Try it:
Write out the records once more, exactly, and keep any image out.

Provided data:
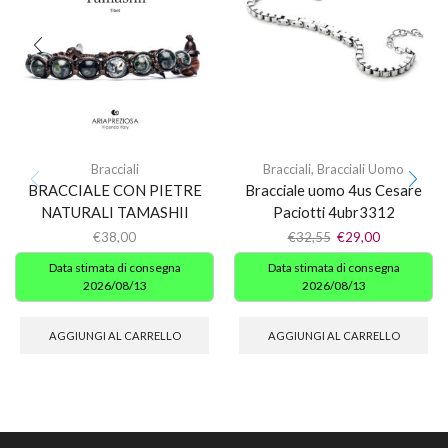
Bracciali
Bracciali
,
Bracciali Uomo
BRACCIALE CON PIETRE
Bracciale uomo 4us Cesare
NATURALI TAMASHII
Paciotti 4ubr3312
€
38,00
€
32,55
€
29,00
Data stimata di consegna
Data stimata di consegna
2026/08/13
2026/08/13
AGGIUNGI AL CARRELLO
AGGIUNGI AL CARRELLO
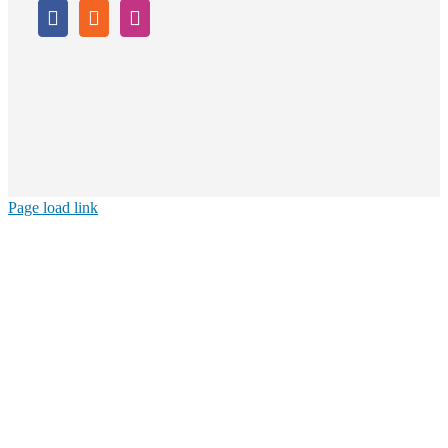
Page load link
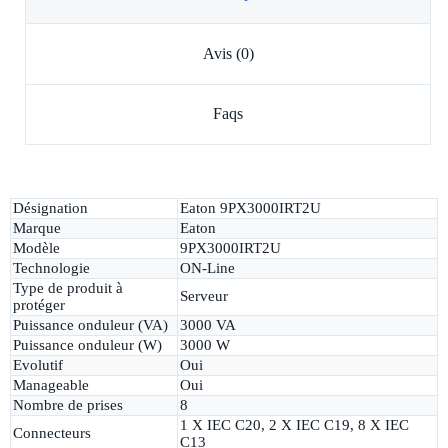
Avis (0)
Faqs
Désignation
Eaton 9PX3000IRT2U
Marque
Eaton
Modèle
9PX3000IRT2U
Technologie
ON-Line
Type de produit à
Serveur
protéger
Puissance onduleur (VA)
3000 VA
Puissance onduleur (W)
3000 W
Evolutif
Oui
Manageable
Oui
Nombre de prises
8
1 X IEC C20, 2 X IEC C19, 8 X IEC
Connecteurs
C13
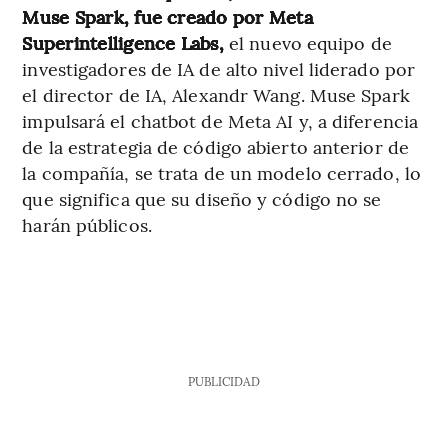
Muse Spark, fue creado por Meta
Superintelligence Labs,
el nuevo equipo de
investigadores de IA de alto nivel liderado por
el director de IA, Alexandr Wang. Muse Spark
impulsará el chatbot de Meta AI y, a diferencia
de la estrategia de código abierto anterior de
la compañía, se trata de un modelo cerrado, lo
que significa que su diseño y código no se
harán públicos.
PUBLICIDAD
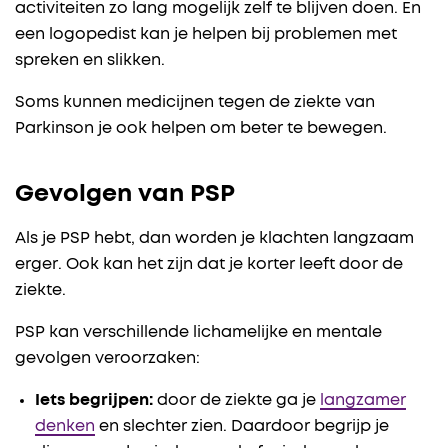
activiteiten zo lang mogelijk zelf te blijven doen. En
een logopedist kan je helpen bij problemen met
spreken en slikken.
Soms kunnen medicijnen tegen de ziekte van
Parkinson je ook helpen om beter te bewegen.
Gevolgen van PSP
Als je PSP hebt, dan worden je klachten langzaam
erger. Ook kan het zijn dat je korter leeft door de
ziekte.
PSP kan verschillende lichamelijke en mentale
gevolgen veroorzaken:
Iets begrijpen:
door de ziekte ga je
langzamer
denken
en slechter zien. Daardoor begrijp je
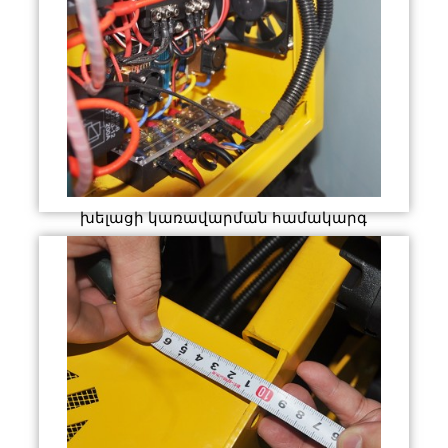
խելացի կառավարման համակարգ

Exercise answer:
Bracciali
Bracciali
,
Bracciali Uomo
BRACCIALE CON PIETRE
Bracciale uomo 4us Cesare
NATURALI TAMASHII
Paciotti 4ubr3312
€
38,00
€
32,55
€
29,00
Data stimata di consegna
Data stimata di consegna
2026/08/13
2026/08/13
AGGIUNGI AL CARRELLO
AGGIUNGI AL CARRELLO
Page load link
Avis (0)
Faqs
Désignation
Eaton 9PX3000IRT2U
Marque
Eaton
Modèle
9PX3000IRT2U
Technologie
ON-Line
Type de produit à
Serveur
protéger
Puissance onduleur (VA)
3000 VA
Puissance onduleur (W)
3000 W
Evolutif
Oui
Manageable
Oui
Nombre de prises
8
1 X IEC C20, 2 X IEC C19, 8 X IEC
Connecteurs
C13
Muse Spark, fue creado por Meta
Superintelligence Labs,
el nuevo equipo de
investigadores de IA de alto nivel liderado por
el director de IA, Alexandr Wang. Muse Spark
impulsará el chatbot de Meta AI y, a diferencia
de la estrategia de código abierto anterior de
la compañía, se trata de un modelo cerrado, lo
que significa que su diseño y código no se
harán públicos.
PUBLICIDAD
activiteiten zo lang mogelijk zelf te blijven doen. En
een logopedist kan je helpen bij problemen met
spreken en slikken.
Soms kunnen medicijnen tegen de ziekte van
Parkinson je ook helpen om beter te bewegen.
Gevolgen van PSP
Als je PSP hebt, dan worden je klachten langzaam
erger. Ook kan het zijn dat je korter leeft door de
ziekte.
PSP kan verschillende lichamelijke en mentale
gevolgen veroorzaken:
Iets begrijpen:
door de ziekte ga je
langzamer
denken
en slechter zien. Daardoor begrijp je
խելացի կառավարման համակարգ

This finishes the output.